(Transcribed page contents)
++++++

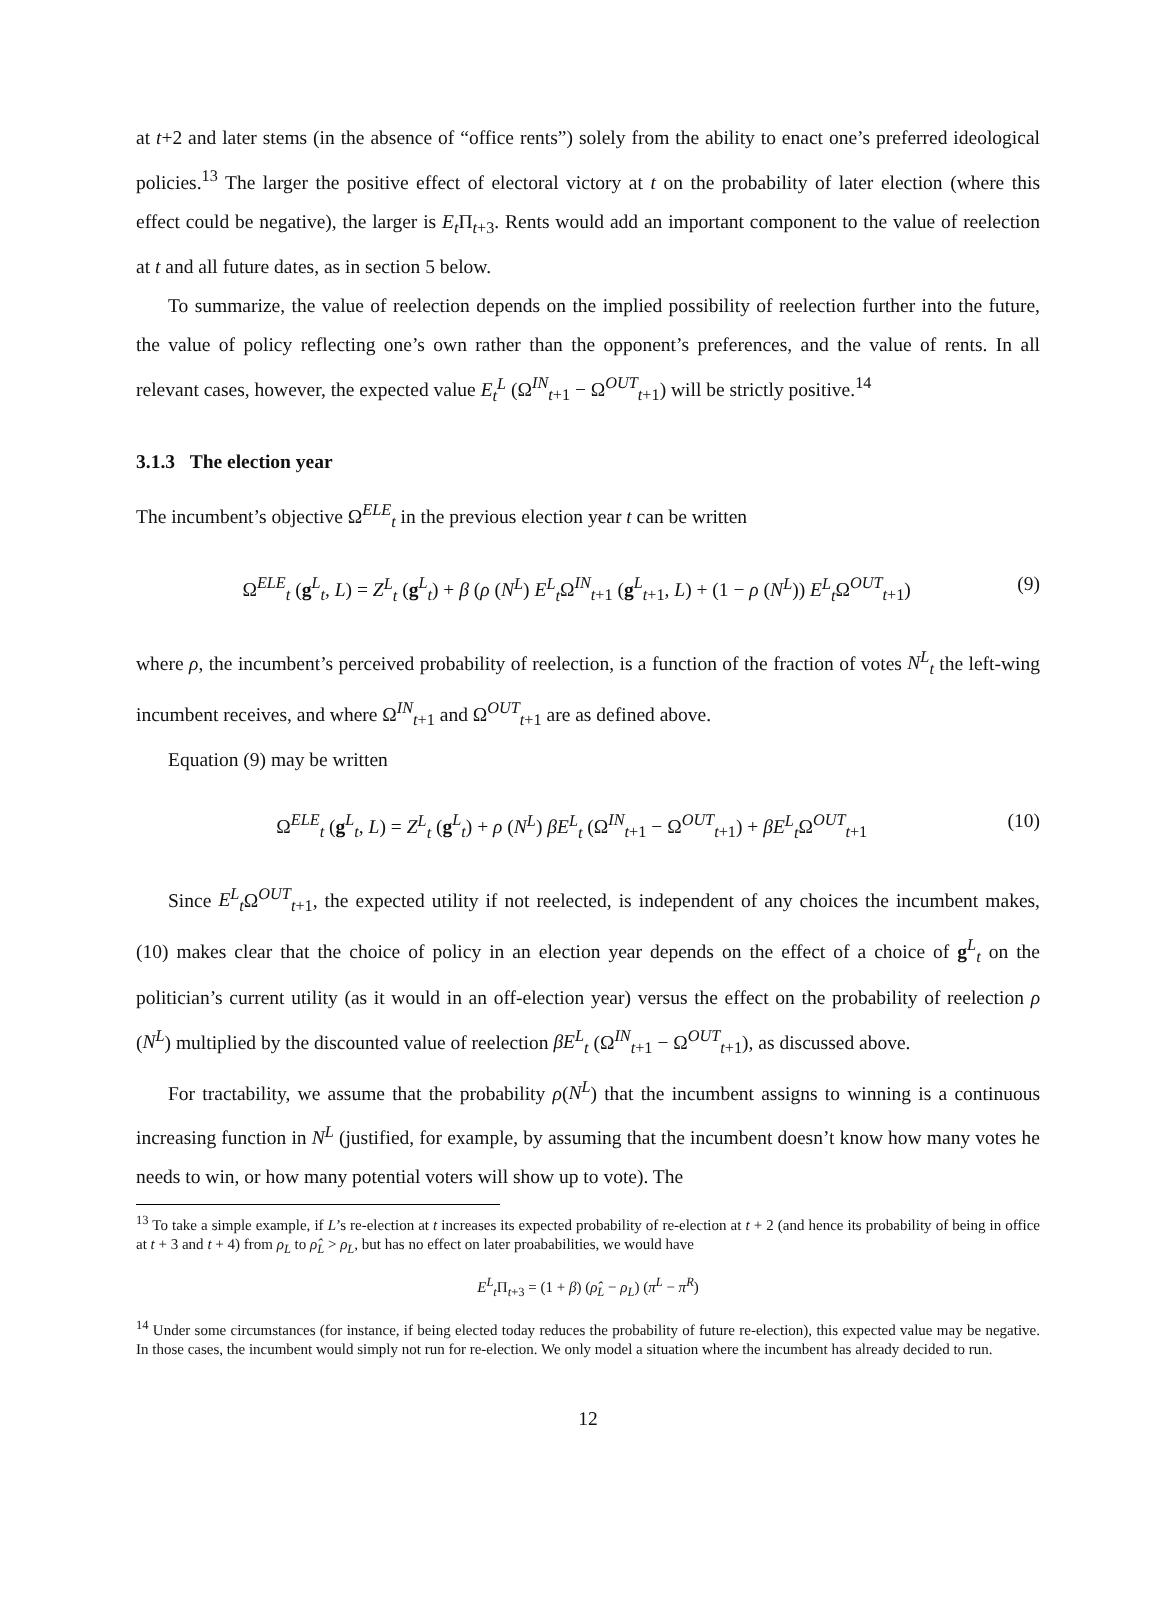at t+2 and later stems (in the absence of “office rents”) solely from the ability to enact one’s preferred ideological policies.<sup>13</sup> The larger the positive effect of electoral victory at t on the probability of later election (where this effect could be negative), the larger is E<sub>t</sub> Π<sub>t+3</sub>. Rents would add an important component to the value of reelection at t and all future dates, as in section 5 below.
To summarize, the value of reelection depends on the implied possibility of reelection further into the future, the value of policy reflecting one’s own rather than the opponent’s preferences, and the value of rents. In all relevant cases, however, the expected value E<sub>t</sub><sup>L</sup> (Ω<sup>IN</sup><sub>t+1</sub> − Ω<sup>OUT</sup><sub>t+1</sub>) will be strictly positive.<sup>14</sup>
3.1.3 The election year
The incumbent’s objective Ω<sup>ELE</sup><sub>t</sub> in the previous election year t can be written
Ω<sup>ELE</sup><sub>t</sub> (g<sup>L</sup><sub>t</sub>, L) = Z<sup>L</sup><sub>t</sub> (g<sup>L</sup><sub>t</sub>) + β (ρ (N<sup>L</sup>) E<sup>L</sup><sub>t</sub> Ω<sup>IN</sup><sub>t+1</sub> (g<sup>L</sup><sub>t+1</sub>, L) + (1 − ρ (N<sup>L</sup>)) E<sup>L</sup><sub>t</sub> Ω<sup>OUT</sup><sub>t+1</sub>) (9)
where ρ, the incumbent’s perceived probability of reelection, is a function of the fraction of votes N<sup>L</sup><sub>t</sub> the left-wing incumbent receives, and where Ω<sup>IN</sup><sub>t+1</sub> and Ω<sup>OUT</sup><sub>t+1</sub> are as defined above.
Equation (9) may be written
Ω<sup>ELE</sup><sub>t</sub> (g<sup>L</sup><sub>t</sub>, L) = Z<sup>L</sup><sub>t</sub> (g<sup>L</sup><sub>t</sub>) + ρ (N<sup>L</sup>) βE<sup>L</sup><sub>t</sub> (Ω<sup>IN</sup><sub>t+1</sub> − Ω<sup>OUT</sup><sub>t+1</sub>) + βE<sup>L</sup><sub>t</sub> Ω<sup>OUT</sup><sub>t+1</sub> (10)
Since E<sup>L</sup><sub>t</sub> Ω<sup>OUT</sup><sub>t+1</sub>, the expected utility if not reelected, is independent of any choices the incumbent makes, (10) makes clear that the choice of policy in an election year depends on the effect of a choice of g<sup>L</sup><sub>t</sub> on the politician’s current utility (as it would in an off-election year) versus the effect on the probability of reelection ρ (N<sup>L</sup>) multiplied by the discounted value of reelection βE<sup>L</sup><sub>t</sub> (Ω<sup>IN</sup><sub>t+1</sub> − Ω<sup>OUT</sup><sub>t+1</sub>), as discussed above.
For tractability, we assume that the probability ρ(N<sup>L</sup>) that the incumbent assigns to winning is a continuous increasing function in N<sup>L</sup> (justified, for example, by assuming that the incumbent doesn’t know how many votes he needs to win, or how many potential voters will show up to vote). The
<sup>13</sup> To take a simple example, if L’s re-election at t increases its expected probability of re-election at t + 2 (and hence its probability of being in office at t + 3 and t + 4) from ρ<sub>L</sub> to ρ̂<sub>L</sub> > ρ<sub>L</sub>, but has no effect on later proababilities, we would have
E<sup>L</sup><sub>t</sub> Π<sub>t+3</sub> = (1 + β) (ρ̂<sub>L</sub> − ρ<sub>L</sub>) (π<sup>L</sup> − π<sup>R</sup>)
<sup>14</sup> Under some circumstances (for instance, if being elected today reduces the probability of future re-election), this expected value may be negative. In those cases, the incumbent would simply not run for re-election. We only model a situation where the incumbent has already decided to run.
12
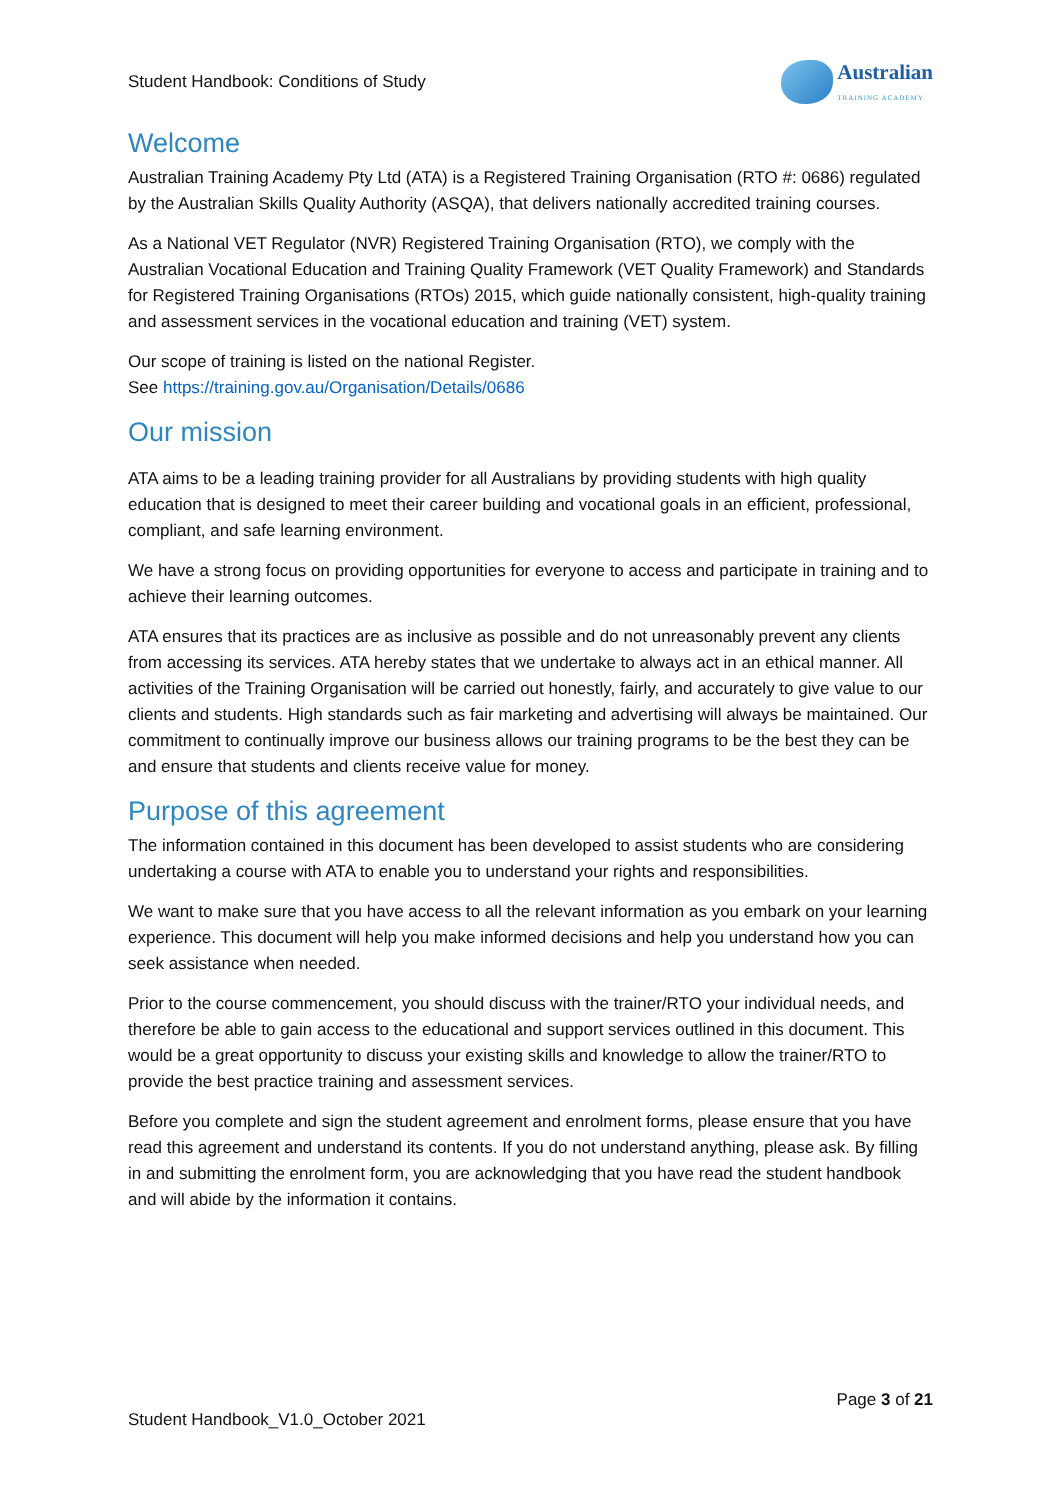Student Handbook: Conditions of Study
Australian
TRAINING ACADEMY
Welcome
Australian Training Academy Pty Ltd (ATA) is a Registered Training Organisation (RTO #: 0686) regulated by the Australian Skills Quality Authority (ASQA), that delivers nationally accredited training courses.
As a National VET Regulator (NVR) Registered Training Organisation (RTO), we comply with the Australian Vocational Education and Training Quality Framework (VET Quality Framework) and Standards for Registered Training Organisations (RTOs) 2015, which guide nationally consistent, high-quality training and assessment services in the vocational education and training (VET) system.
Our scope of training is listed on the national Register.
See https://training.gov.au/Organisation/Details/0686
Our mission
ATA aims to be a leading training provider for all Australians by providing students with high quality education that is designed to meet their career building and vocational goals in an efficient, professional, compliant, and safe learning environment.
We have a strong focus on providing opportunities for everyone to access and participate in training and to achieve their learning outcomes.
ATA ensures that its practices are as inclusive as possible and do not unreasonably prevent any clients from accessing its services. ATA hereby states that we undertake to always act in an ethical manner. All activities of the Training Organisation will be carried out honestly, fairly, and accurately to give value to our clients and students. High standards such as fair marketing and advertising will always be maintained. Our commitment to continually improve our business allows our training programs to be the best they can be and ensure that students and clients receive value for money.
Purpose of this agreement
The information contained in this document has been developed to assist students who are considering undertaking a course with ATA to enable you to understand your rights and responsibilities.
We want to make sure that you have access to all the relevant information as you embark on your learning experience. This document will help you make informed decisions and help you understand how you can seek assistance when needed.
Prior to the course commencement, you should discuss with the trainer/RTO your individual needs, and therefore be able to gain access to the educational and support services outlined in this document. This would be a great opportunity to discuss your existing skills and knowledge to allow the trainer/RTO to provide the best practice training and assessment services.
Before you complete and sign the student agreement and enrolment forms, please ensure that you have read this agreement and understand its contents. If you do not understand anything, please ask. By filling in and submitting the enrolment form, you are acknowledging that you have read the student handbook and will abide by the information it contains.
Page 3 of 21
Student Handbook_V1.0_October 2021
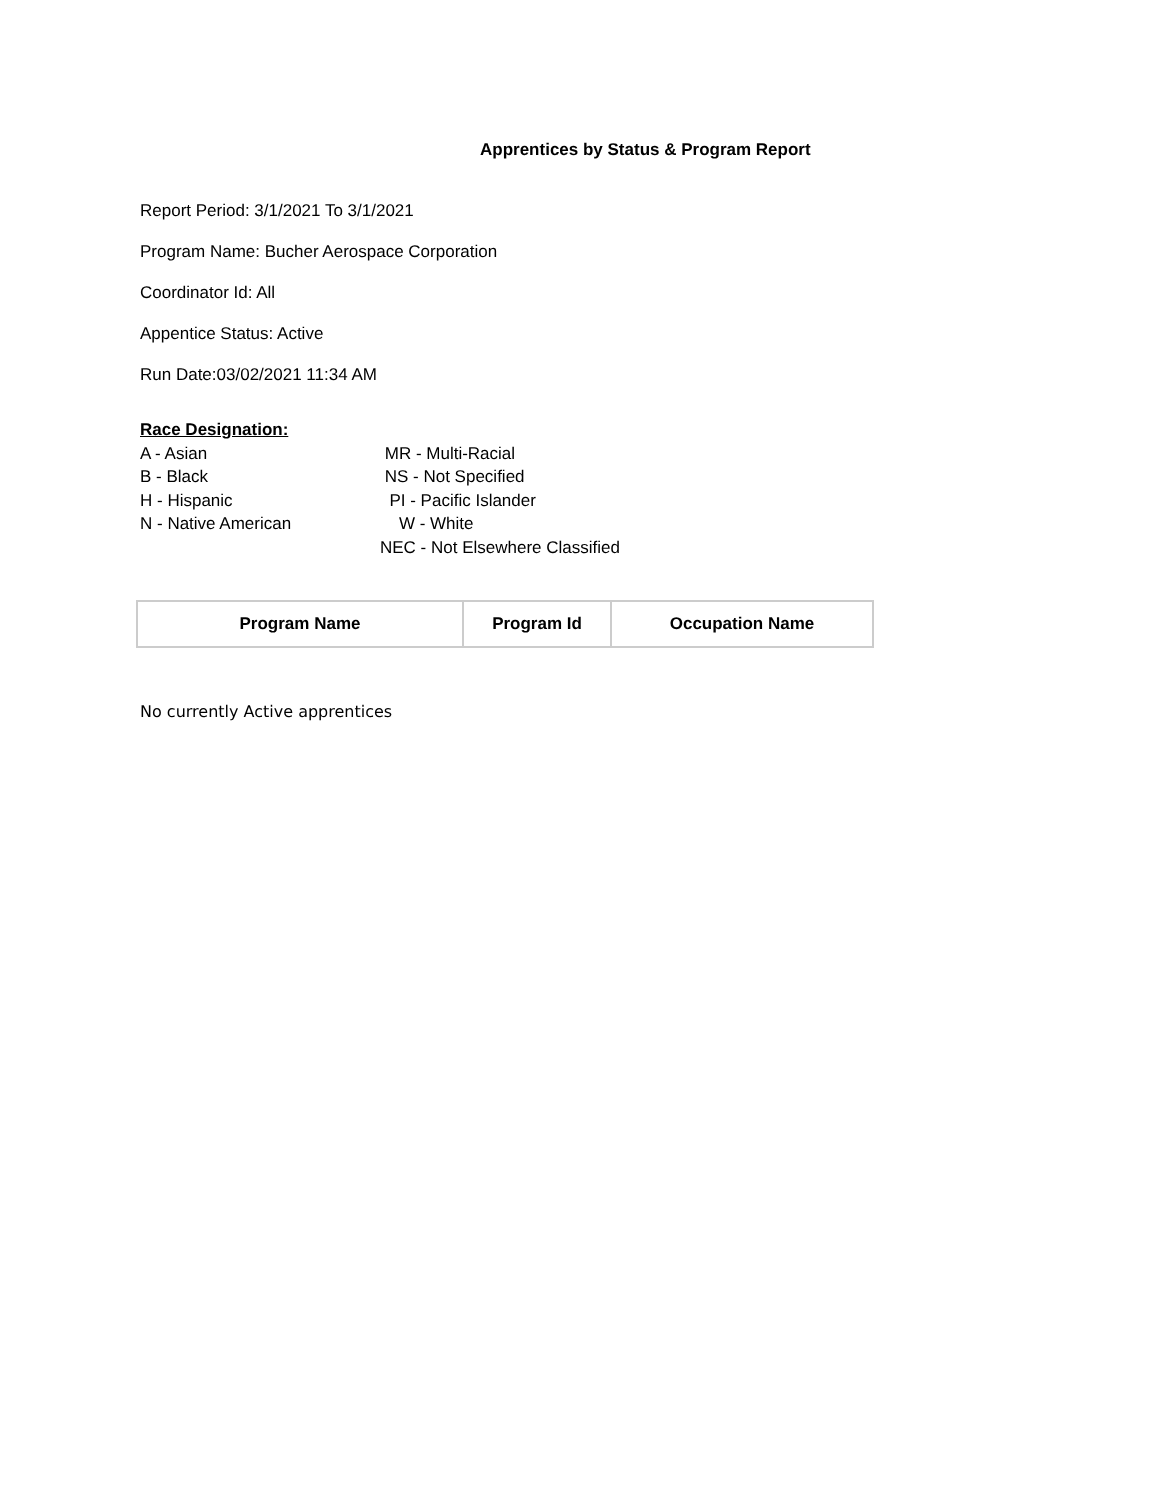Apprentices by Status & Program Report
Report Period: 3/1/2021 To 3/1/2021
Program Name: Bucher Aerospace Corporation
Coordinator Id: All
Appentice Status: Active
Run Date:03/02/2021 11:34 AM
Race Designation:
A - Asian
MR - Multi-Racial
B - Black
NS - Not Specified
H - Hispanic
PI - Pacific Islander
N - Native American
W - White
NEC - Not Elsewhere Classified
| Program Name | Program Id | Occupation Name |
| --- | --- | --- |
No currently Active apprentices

++++++

PROMPT: Each entry above should be returned exactly as written, minus its pictures.

WORKED SOLUTION:
at t+2 and later stems (in the absence of “office rents”) solely from the ability to enact one’s preferred ideological policies.<sup>13</sup> The larger the positive effect of electoral victory at t on the probability of later election (where this effect could be negative), the larger is E<sub>t</sub> Π<sub>t+3</sub>. Rents would add an important component to the value of reelection at t and all future dates, as in section 5 below.
To summarize, the value of reelection depends on the implied possibility of reelection further into the future, the value of policy reflecting one’s own rather than the opponent’s preferences, and the value of rents. In all relevant cases, however, the expected value E<sub>t</sub><sup>L</sup> (Ω<sup>IN</sup><sub>t+1</sub> − Ω<sup>OUT</sup><sub>t+1</sub>) will be strictly positive.<sup>14</sup>
3.1.3 The election year
The incumbent’s objective Ω<sup>ELE</sup><sub>t</sub> in the previous election year t can be written
Ω<sup>ELE</sup><sub>t</sub> (g<sup>L</sup><sub>t</sub>, L) = Z<sup>L</sup><sub>t</sub> (g<sup>L</sup><sub>t</sub>) + β (ρ (N<sup>L</sup>) E<sup>L</sup><sub>t</sub> Ω<sup>IN</sup><sub>t+1</sub> (g<sup>L</sup><sub>t+1</sub>, L) + (1 − ρ (N<sup>L</sup>)) E<sup>L</sup><sub>t</sub> Ω<sup>OUT</sup><sub>t+1</sub>) (9)
where ρ, the incumbent’s perceived probability of reelection, is a function of the fraction of votes N<sup>L</sup><sub>t</sub> the left-wing incumbent receives, and where Ω<sup>IN</sup><sub>t+1</sub> and Ω<sup>OUT</sup><sub>t+1</sub> are as defined above.
Equation (9) may be written
Ω<sup>ELE</sup><sub>t</sub> (g<sup>L</sup><sub>t</sub>, L) = Z<sup>L</sup><sub>t</sub> (g<sup>L</sup><sub>t</sub>) + ρ (N<sup>L</sup>) βE<sup>L</sup><sub>t</sub> (Ω<sup>IN</sup><sub>t+1</sub> − Ω<sup>OUT</sup><sub>t+1</sub>) + βE<sup>L</sup><sub>t</sub> Ω<sup>OUT</sup><sub>t+1</sub> (10)
Since E<sup>L</sup><sub>t</sub> Ω<sup>OUT</sup><sub>t+1</sub>, the expected utility if not reelected, is independent of any choices the incumbent makes, (10) makes clear that the choice of policy in an election year depends on the effect of a choice of g<sup>L</sup><sub>t</sub> on the politician’s current utility (as it would in an off-election year) versus the effect on the probability of reelection ρ (N<sup>L</sup>) multiplied by the discounted value of reelection βE<sup>L</sup><sub>t</sub> (Ω<sup>IN</sup><sub>t+1</sub> − Ω<sup>OUT</sup><sub>t+1</sub>), as discussed above.
For tractability, we assume that the probability ρ(N<sup>L</sup>) that the incumbent assigns to winning is a continuous increasing function in N<sup>L</sup> (justified, for example, by assuming that the incumbent doesn’t know how many votes he needs to win, or how many potential voters will show up to vote). The
<sup>13</sup> To take a simple example, if L’s re-election at t increases its expected probability of re-election at t + 2 (and hence its probability of being in office at t + 3 and t + 4) from ρ<sub>L</sub> to ρ̂<sub>L</sub> > ρ<sub>L</sub>, but has no effect on later proababilities, we would have
E<sup>L</sup><sub>t</sub> Π<sub>t+3</sub> = (1 + β) (ρ̂<sub>L</sub> − ρ<sub>L</sub>) (π<sup>L</sup> − π<sup>R</sup>)
<sup>14</sup> Under some circumstances (for instance, if being elected today reduces the probability of future re-election), this expected value may be negative. In those cases, the incumbent would simply not run for re-election. We only model a situation where the incumbent has already decided to run.
12
Student Handbook: Conditions of Study
Australian
TRAINING ACADEMY
Welcome
Australian Training Academy Pty Ltd (ATA) is a Registered Training Organisation (RTO #: 0686) regulated by the Australian Skills Quality Authority (ASQA), that delivers nationally accredited training courses.
As a National VET Regulator (NVR) Registered Training Organisation (RTO), we comply with the Australian Vocational Education and Training Quality Framework (VET Quality Framework) and Standards for Registered Training Organisations (RTOs) 2015, which guide nationally consistent, high-quality training and assessment services in the vocational education and training (VET) system.
Our scope of training is listed on the national Register.
See https://training.gov.au/Organisation/Details/0686
Our mission
ATA aims to be a leading training provider for all Australians by providing students with high quality education that is designed to meet their career building and vocational goals in an efficient, professional, compliant, and safe learning environment.
We have a strong focus on providing opportunities for everyone to access and participate in training and to achieve their learning outcomes.
ATA ensures that its practices are as inclusive as possible and do not unreasonably prevent any clients from accessing its services. ATA hereby states that we undertake to always act in an ethical manner. All activities of the Training Organisation will be carried out honestly, fairly, and accurately to give value to our clients and students. High standards such as fair marketing and advertising will always be maintained. Our commitment to continually improve our business allows our training programs to be the best they can be and ensure that students and clients receive value for money.
Purpose of this agreement
The information contained in this document has been developed to assist students who are considering undertaking a course with ATA to enable you to understand your rights and responsibilities.
We want to make sure that you have access to all the relevant information as you embark on your learning experience. This document will help you make informed decisions and help you understand how you can seek assistance when needed.
Prior to the course commencement, you should discuss with the trainer/RTO your individual needs, and therefore be able to gain access to the educational and support services outlined in this document. This would be a great opportunity to discuss your existing skills and knowledge to allow the trainer/RTO to provide the best practice training and assessment services.
Before you complete and sign the student agreement and enrolment forms, please ensure that you have read this agreement and understand its contents. If you do not understand anything, please ask. By filling in and submitting the enrolment form, you are acknowledging that you have read the student handbook and will abide by the information it contains.
Page 3 of 21
Student Handbook_V1.0_October 2021
Apprentices by Status & Program Report
Report Period: 3/1/2021 To 3/1/2021
Program Name: Bucher Aerospace Corporation
Coordinator Id: All
Appentice Status: Active
Run Date:03/02/2021 11:34 AM
Race Designation:
A - Asian
MR - Multi-Racial
B - Black
NS - Not Specified
H - Hispanic
PI - Pacific Islander
N - Native American
W - White
NEC - Not Elsewhere Classified
| Program Name | Program Id | Occupation Name |
| --- | --- | --- |
No currently Active apprentices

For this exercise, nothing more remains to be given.